> **REQUEST**
Please copy every one of the records below line for line, changing nothing.

> **RAW DATA**
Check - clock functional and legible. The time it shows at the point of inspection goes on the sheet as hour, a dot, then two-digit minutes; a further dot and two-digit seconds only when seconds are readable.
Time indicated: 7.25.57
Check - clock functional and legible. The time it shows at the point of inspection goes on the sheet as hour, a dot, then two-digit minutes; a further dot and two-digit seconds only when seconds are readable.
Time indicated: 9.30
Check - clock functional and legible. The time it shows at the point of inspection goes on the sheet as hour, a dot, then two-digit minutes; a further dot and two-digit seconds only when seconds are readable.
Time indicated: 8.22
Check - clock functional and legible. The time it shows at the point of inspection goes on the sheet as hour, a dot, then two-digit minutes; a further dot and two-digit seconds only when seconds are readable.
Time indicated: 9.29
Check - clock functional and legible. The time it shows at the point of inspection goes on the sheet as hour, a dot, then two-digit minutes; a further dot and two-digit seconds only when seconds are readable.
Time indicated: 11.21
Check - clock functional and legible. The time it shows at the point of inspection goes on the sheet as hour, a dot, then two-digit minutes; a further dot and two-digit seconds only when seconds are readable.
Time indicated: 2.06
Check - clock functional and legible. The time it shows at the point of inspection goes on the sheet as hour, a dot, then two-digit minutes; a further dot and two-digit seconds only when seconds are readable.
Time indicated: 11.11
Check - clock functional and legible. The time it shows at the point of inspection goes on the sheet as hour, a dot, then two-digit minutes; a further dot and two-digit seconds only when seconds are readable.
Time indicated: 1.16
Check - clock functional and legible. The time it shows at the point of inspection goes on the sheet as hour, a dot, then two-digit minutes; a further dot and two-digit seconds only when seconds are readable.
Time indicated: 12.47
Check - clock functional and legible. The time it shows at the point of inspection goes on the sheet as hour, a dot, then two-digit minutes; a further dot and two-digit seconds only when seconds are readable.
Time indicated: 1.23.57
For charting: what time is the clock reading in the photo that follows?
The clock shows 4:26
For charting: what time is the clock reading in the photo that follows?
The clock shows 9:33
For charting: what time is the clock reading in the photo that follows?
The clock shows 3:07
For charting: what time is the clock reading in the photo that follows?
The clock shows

> **TASK SOLUTION**
Check - clock functional and legible. The time it shows at the point of inspection goes on the sheet as hour, a dot, then two-digit minutes; a further dot and two-digit seconds only when seconds are readable.
Time indicated: 7.25.57
Check - clock functional and legible. The time it shows at the point of inspection goes on the sheet as hour, a dot, then two-digit minutes; a further dot and two-digit seconds only when seconds are readable.
Time indicated: 9.30
Check - clock functional and legible. The time it shows at the point of inspection goes on the sheet as hour, a dot, then two-digit minutes; a further dot and two-digit seconds only when seconds are readable.
Time indicated: 8.22
Check - clock functional and legible. The time it shows at the point of inspection goes on the sheet as hour, a dot, then two-digit minutes; a further dot and two-digit seconds only when seconds are readable.
Time indicated: 9.29
Check - clock functional and legible. The time it shows at the point of inspection goes on the sheet as hour, a dot, then two-digit minutes; a further dot and two-digit seconds only when seconds are readable.
Time indicated: 11.21
Check - clock functional and legible. The time it shows at the point of inspection goes on the sheet as hour, a dot, then two-digit minutes; a further dot and two-digit seconds only when seconds are readable.
Time indicated: 2.06
Check - clock functional and legible. The time it shows at the point of inspection goes on the sheet as hour, a dot, then two-digit minutes; a further dot and two-digit seconds only when seconds are readable.
Time indicated: 11.11
Check - clock functional and legible. The time it shows at the point of inspection goes on the sheet as hour, a dot, then two-digit minutes; a further dot and two-digit seconds only when seconds are readable.
Time indicated: 1.16
Check - clock functional and legible. The time it shows at the point of inspection goes on the sheet as hour, a dot, then two-digit minutes; a further dot and two-digit seconds only when seconds are readable.
Time indicated: 12.47
Check - clock functional and legible. The time it shows at the point of inspection goes on the sheet as hour, a dot, then two-digit minutes; a further dot and two-digit seconds only when seconds are readable.
Time indicated: 1.23.57
For charting: what time is the clock reading in the photo that follows?
The clock shows 4:26
For charting: what time is the clock reading in the photo that follows?
The clock shows 9:33
For charting: what time is the clock reading in the photo that follows?
The clock shows 3:07
For charting: what time is the clock reading in the photo that follows?
The clock shows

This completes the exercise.